Rate of Intimate Partner Violence (IPV) is high (54%) in Bangladesh. Moreover, female garments workers reports higher rate of IPV and are vulnerable to different forms workplace violence (WPV). Experience of violence put women at increased risk of developing depressive symptoms which is related with low self-esteem, lower life satisfaction and lower productivity. However, effect of IPV and WPV on female garment workers mental health has not been studied yet in Bangladesh and the pathways through which these experience lead to development of depressive symptomatology remain unknown. This paper aims to address this gap using data from a cross sectional survey of female garment workers (n=800) conducted as baseline survey of HERrespect trial.
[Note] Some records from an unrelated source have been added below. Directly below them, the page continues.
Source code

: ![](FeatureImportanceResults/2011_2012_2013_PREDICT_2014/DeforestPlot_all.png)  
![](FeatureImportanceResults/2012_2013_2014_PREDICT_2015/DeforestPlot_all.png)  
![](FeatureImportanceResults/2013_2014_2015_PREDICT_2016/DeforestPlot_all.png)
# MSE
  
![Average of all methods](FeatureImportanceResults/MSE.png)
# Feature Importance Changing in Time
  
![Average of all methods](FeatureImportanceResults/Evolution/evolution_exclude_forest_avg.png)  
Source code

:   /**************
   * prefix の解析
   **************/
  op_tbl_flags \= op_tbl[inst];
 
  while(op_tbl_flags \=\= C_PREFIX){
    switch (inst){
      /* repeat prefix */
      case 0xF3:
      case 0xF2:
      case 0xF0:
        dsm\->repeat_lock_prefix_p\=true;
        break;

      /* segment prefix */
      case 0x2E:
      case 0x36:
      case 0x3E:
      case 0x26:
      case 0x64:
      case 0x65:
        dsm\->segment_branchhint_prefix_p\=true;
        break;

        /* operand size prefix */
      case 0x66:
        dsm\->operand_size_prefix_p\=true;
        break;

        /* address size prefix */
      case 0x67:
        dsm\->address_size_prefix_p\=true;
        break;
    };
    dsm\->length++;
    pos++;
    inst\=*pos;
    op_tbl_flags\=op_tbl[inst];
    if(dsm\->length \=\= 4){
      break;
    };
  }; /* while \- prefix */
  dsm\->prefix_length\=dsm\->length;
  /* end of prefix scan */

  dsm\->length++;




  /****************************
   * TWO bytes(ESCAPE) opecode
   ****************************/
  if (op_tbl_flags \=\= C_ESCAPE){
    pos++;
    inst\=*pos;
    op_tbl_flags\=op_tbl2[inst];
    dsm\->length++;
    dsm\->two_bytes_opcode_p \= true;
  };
We conducted descriptive analyses and structural equation modelling to explore the pathways. The findings shows rate of any IPV (69%) and WPV (73%) experienced or witnessed is high. Around 40% of the female workers reported depressive symptomatology. The pathways analysis shows that IPV contributed to depression through increased WPV, and work related stress; reduced life satisfaction, self-esteem, and general health. WPV was directly associated with higher depression. It also contributed to depression through work related stress, life satisfaction and general health. It also reveals that a worker’s ability to mobilize resources in crisis situation, however, increased self-esteem and life satisfaction; and reduced work related stress.

The rate of IPV, WPV and depressive symptomatology is high among female garment workers; these experiences of violence adversely impact their mental health through various paths. Experience of violence increased work related stress and ultimately led to development of depression, which may reduce productivity. Thus, violence incurs cost at individual, family and the garment sector levels. The findings suggest that programmes to reduce IPV and WPV and promote women’s empowerment would improve women’s mental health through enhanced self-esteem, life satisfaction and productivity.